Bridge Middleware
Bridge middleware provides a powerful mechanism for intercepting every tool call, allowing for cross-cutting concerns like logging, rate limiting, and access control without modifying individual extension handlers.
Prerequisites: Read the Intermediate guide (extensions) and the Advanced guide (sandboxing).
The Middleware Pattern
Middleware is implemented as a chain of handlers that wrap the core tool dispatch logic. Each middleware can inspect a request, modify it, short-circuit it, or pass it down the chain. This is identical to the onion-style middleware in frameworks like Express or Shelf.
Python tool call
|
v
PlatformBridge._dispatchToolCall()
|
v +--------------------------------------+
| Middleware Chain (onion model) |
| |
| +- Middleware 1 (first registered) |
| | +- Middleware 2 |
| | | +- Extension Handler |
| | | +---------------------------+
| | +-------------------------------+
| +-----------------------------------+
+--------------------------------------+
|
v
Result -> Python
Writing Middleware
Implement the BridgeMiddleware abstract class and its handle method:
abstract class BridgeMiddleware {
Future<Object?> handle(
String name,
Map<String, Object?> args,
CallRole role,
ToolHandler next,
);
}
name: The name of the host function being called.
- args: The validated arguments for the function.
- role: The CallRole indicating if this is an infrastructure or tool call.
- next: A function to call the next middleware in the chain.
Example: Telemetry Middleware
This middleware logs the duration of every tool call.
class TelemetryMiddleware extends BridgeMiddleware {
@override
Future<Object?> handle(
String name,
Map<String, Object?> args,
CallRole role,
ToolHandler next,
) async {
final sw = Stopwatch()..start();
try {
return await next(name, args);
} finally {
sw.stop();
print('Call to "$name" took ${sw.elapsedMilliseconds}ms');
}
}
}
Example: Access Control Middleware
This middleware denies access to certain functions based on the CallRole.
class AccessControlMiddleware extends BridgeMiddleware {
final Set<String> _deniedFunctions;
AccessControlMiddleware(this._deniedFunctions);
@override
Future<Object?> handle(
String name,
Map<String, Object?> args,
CallRole role,
ToolHandler next,
) async {
// Only enforce policy on agent tool calls, not infrastructure calls
if (role is ToolCall && _deniedFunctions.contains(name)) {
throw StateError('Access denied: function "$name" is not permitted.');
}
return next(name, args);
}
}
Registering Middleware
Middleware must be registered on the PlatformBridge before extensions are attached. The order of registration matters: the first middleware registered is the outermost in the chain.
// 1. Create the bridge
final bridge = PlatformBridge(platform: MontyFfi());
// 2. Register middleware (outermost first)
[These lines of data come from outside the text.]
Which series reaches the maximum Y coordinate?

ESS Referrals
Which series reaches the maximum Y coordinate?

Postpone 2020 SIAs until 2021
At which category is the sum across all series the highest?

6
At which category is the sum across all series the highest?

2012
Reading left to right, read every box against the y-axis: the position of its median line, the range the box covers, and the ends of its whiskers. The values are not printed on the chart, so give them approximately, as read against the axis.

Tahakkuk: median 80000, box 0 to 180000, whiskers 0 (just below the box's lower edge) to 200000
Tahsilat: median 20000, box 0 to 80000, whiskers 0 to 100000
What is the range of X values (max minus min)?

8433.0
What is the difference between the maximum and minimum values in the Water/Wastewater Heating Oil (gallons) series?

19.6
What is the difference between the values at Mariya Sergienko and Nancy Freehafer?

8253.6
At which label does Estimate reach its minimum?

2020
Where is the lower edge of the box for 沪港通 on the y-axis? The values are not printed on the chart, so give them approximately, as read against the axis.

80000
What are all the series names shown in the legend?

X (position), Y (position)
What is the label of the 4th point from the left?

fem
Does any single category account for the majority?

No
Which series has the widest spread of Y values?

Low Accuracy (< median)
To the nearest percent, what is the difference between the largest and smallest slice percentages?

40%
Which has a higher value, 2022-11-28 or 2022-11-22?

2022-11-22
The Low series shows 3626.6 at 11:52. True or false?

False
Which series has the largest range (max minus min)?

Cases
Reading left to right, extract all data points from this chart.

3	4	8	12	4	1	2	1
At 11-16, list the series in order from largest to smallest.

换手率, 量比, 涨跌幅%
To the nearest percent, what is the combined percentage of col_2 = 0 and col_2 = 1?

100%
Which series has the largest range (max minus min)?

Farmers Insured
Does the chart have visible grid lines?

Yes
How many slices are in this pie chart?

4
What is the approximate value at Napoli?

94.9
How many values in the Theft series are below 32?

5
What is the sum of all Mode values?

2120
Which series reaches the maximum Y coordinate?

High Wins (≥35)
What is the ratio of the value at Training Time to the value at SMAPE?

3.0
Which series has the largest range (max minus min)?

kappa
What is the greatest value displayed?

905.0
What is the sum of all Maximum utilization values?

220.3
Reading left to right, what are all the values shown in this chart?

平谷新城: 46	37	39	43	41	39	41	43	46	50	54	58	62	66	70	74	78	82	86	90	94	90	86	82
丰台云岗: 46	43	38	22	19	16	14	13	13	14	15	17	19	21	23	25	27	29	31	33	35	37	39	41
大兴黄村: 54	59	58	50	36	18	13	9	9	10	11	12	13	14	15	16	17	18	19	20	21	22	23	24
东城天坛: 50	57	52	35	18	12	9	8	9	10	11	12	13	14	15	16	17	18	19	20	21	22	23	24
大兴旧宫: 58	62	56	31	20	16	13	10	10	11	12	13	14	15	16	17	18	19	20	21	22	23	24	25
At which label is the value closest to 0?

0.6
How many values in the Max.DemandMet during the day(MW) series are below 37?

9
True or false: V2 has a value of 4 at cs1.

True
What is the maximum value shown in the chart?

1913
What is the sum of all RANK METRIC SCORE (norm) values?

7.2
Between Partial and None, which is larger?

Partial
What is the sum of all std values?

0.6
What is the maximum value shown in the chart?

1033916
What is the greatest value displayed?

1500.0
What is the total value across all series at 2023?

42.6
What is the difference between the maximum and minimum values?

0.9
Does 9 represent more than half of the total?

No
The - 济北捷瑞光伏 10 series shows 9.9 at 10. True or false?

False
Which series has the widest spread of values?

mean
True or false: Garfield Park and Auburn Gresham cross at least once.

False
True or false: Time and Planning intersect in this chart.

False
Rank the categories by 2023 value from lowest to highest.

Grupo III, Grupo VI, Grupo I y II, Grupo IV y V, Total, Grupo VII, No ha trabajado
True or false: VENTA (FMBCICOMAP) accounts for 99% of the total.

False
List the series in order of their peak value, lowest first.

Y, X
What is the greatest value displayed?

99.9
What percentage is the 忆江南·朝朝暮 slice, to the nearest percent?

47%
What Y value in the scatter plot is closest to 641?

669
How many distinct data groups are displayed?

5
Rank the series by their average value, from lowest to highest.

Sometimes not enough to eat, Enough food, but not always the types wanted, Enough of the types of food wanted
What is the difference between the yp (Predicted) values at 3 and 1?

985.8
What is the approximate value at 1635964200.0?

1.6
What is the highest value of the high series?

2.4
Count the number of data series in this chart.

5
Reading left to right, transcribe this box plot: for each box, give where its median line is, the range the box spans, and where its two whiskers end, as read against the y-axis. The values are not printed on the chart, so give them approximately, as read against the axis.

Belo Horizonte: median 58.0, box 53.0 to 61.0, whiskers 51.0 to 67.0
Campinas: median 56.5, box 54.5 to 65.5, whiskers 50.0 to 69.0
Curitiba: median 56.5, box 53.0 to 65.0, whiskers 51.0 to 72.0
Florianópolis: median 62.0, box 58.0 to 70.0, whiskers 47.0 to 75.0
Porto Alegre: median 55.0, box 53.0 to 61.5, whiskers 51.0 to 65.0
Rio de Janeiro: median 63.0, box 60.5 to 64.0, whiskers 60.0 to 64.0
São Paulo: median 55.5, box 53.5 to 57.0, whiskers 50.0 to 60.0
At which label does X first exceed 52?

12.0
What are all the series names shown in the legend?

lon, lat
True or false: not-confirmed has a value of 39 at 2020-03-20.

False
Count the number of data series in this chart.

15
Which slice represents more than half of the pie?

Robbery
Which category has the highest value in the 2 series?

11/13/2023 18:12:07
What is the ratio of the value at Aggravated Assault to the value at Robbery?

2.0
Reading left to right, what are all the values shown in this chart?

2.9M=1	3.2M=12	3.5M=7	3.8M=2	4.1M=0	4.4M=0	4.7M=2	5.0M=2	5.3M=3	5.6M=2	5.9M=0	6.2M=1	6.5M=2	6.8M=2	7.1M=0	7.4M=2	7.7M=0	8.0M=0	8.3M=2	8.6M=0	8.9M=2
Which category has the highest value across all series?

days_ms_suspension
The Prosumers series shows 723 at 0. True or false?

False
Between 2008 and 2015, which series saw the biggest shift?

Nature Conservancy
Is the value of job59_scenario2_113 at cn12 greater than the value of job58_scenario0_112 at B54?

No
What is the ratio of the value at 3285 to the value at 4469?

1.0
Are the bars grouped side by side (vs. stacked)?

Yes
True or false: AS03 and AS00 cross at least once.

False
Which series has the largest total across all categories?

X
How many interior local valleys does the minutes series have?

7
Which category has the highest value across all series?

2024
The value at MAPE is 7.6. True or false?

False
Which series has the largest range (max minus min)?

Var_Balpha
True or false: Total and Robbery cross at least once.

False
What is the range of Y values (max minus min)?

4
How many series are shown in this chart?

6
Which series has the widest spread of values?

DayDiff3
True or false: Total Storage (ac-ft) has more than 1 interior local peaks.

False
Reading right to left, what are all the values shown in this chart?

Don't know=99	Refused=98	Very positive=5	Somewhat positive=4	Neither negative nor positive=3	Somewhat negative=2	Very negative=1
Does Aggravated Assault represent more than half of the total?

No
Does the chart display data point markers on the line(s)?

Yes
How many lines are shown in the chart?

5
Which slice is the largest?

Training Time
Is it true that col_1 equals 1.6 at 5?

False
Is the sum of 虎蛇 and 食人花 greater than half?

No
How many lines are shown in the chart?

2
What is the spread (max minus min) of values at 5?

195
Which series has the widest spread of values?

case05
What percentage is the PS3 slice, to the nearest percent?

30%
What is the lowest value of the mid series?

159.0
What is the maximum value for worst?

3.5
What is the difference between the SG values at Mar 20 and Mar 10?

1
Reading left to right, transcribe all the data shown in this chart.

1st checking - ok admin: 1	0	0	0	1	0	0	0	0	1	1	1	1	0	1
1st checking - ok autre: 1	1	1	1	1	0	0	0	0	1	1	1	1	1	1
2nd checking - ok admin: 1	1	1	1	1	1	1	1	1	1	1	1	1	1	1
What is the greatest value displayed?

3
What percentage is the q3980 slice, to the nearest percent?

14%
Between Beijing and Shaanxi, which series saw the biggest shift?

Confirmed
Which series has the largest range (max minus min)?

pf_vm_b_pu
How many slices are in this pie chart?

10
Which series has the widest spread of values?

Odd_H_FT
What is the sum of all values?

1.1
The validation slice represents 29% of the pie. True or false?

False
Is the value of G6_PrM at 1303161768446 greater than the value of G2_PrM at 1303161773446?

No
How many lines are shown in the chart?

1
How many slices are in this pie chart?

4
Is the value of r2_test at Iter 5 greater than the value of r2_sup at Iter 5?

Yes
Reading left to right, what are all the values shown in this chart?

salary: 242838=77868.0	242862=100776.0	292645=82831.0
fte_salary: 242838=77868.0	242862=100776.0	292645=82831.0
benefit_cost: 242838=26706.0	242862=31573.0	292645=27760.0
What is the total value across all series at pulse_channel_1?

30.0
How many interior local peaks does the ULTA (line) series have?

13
bridge.use(TelemetryMiddleware());
bridge.use(AccessControlMiddleware({'file_delete'}));
// 3. Attach extensions
final coordinator = ExtensionCoordinator()
..register(FileExtension())
..register(WebExtension());
await coordinator.attachTo(bridge);
// Now the bridge is ready to execute
final runtime = MontyRuntime(bridge: bridge, coordinator: coordinator);
TelemetryMiddleware will wrap the AccessControlMiddleware, so it will time the call including any access control logic.